RECORDED INFORMATION -
☆ ☆ ☆
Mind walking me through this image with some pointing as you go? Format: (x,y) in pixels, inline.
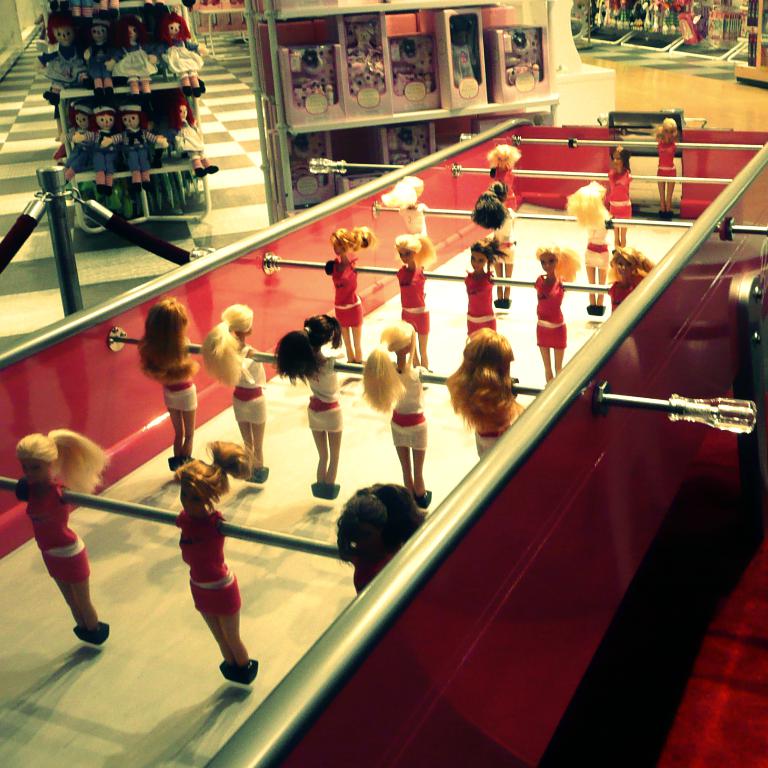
In this image, there is a table top football table (215,520) which is colored red. There are some dolls (52,98) in the top left of the image (170,105).
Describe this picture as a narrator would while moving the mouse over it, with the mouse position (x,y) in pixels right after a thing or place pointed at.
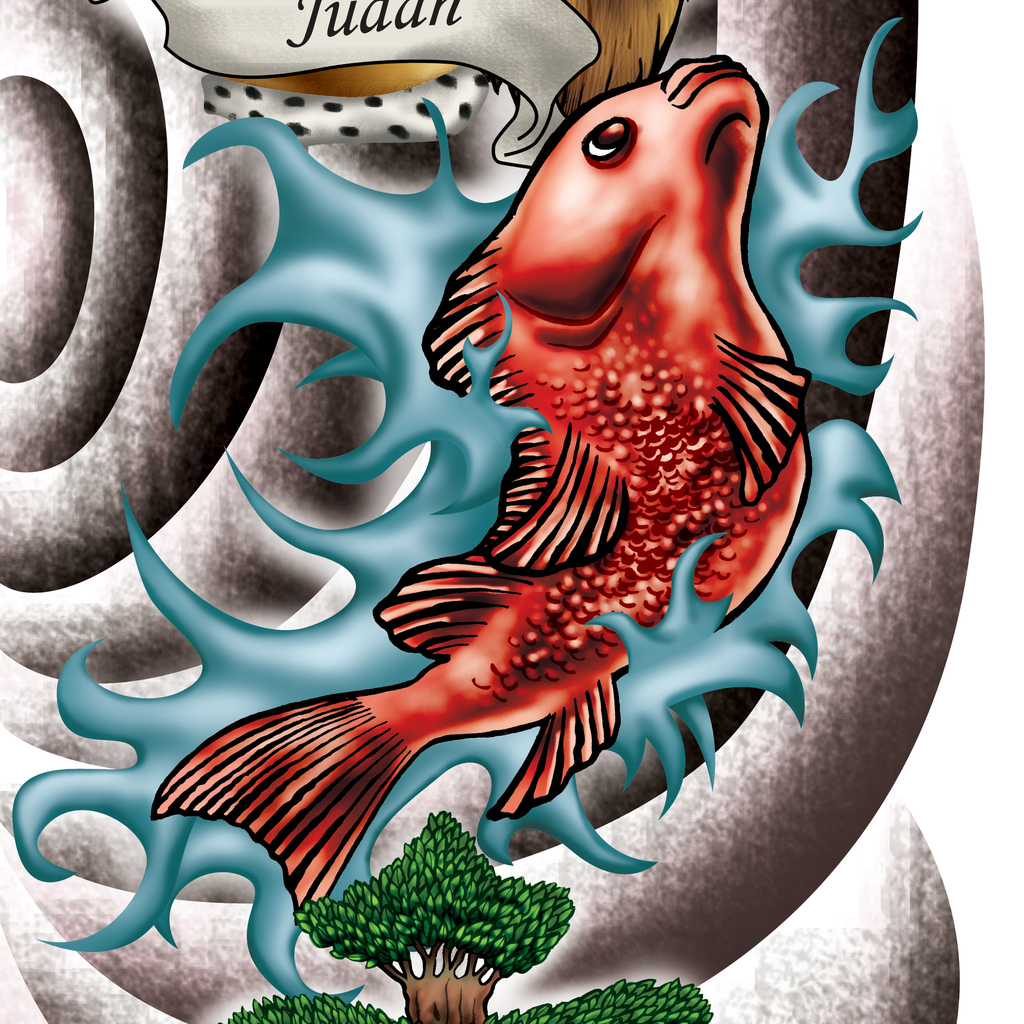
☆ ☆ ☆
WORK TO BE COMPLETED - What you return should be the full listing, unchanged, minus the pictures.

RESPONSE -
Mind walking me through this image with some pointing as you go? Format: (x,y) in pixels, inline.
In this image, there is a table top football table (215,520) which is colored red. There are some dolls (52,98) in the top left of the image (170,105).
Describe this picture as a narrator would while moving the mouse over it, with the mouse position (x,y) in pixels right after a thing or place pointed at.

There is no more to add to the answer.